#### Import and install the required libraries

In [None]:
pip install wordcloud

In [None]:
import pandas as pd
import numpy as np
import seaborn as sns
import matplotlib.ticker as mtick
import matplotlib as mpl
import matplotlib.pyplot as plt
import warnings

In [None]:
from wordcloud import WordCloud, STOPWORDS 

In [None]:
sns.set()
plt.rcParams['figure.figsize'] = [10, 5]
plt.rcParams['lines.markeredgewidth'] = 1
warnings.filterwarnings("ignore", category=FutureWarning) 
%matplotlib inline

In [None]:
df_aba_sent = pd.read_csv('df_aba_sent.csv')
df_root_sent = pd.read_csv("df_root_sent.csv")
df_aba_sent.drop(['Unnamed: 0'], axis=1, inplace=True)
df_root_sent.drop(['Unnamed: 0'], axis=1, inplace=True)

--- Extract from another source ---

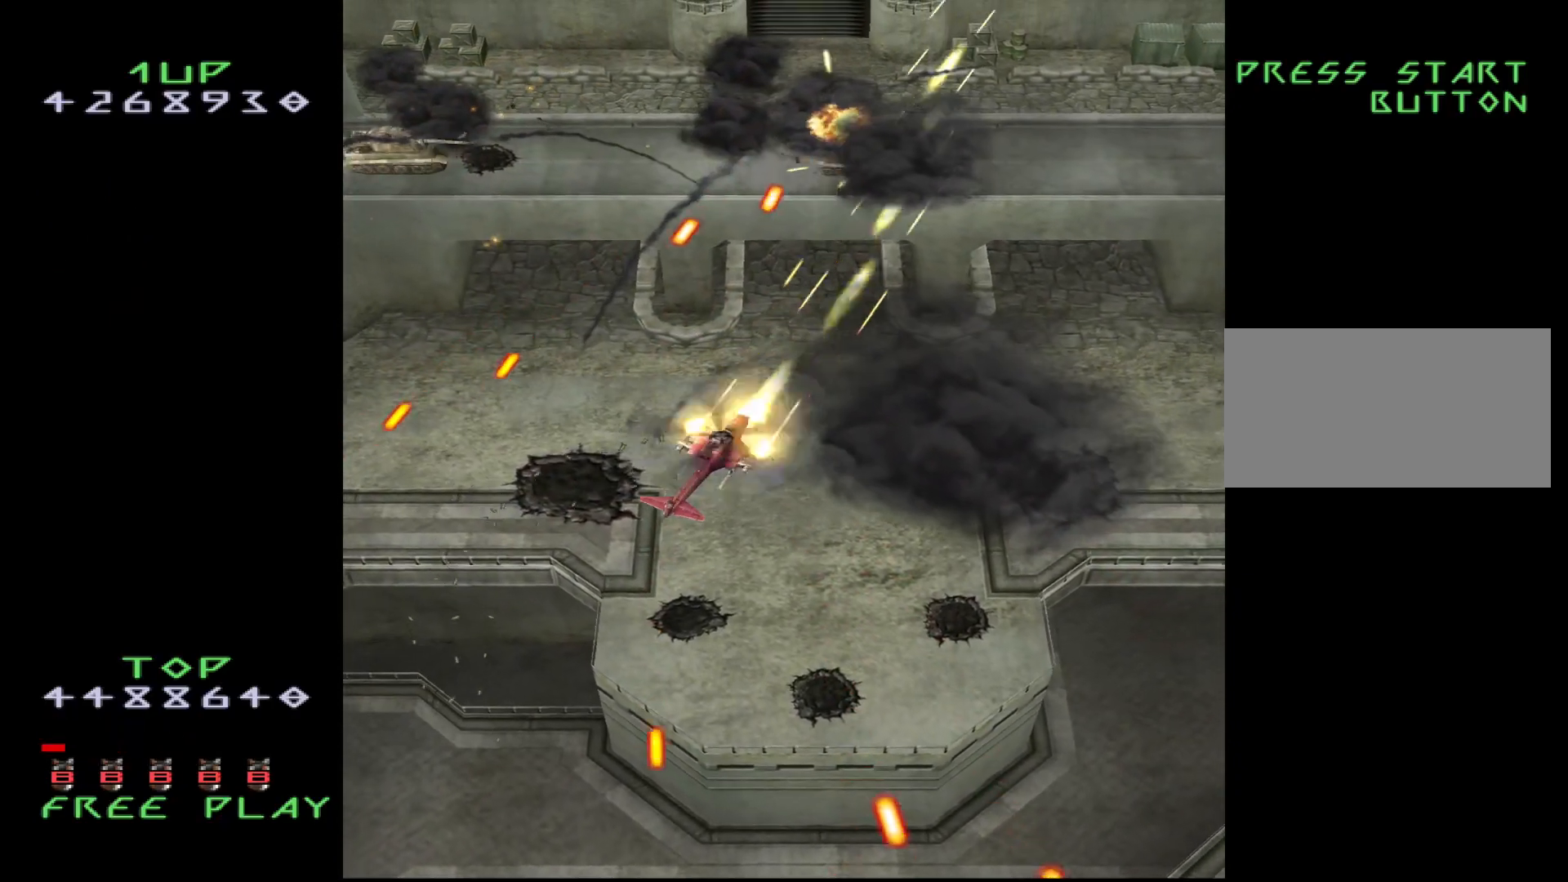
{"buttons": ["CROSS", "DPAD_DOWN", "DPAD_LEFT"], "events": [[100, "CROSS", "up"], [117, "DPAD_DOWN", "up"], [200, "DPAD_DOWN", "down"], [217, "DPAD_LEFT", "up"], [233, "CROSS", "down"], [367, "DPAD_LEFT", "down"]]}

#### Initialize dataframes from csv files created in the previous notebook

In [None]:
df_aba_sent.loc[df_aba_sent['our_sent']=='minor_positive_change', 'our_sent']='Positive change'
df_aba_sent.loc[df_aba_sent['our_sent']=='minor_negative_change', 'our_sent']='Negative change'
df_aba_sent.loc[df_aba_sent['our_sent']=='positive_change', 'our_sent']='Positive change'
df_aba_sent.loc[df_aba_sent['our_sent']=='negative_change', 'our_sent']='Negative change'
df_aba_sent.loc[df_aba_sent['our_sent']=='no_change', 'our_sent']='No change'

#### Airlines and their Twitter user ids

In [None]:
airlines = {
    'KLM':56377143, 
    'AirFrance': 106062176, 
    'British_Airways': 18332190, 
    'AmericanAir': 22536055, 
    'Lufthansa': 124476322, 
    'AirBerlin': 26223583, 
    'AirBerlinAssist': 2182373406, 
    'easyJet': 38676903, 
    'RyanAir': 1542862735, 
    'SingaporeAir': 253340062, 
    'Qantas': 218730857, 
    'EtihadAirways': 45621423, 
    'VirginAtlantic': 20626359
}

#### Root conversations visualizations and analysis
#### KLM

In [None]:
klm_root_tweets = df_root_sent[(df_root_sent["user_id_str"] == 56377143) & (df_root_sent["root_level"] == 1)]
list_tid_klm_root = klm_root_tweets["id_str"]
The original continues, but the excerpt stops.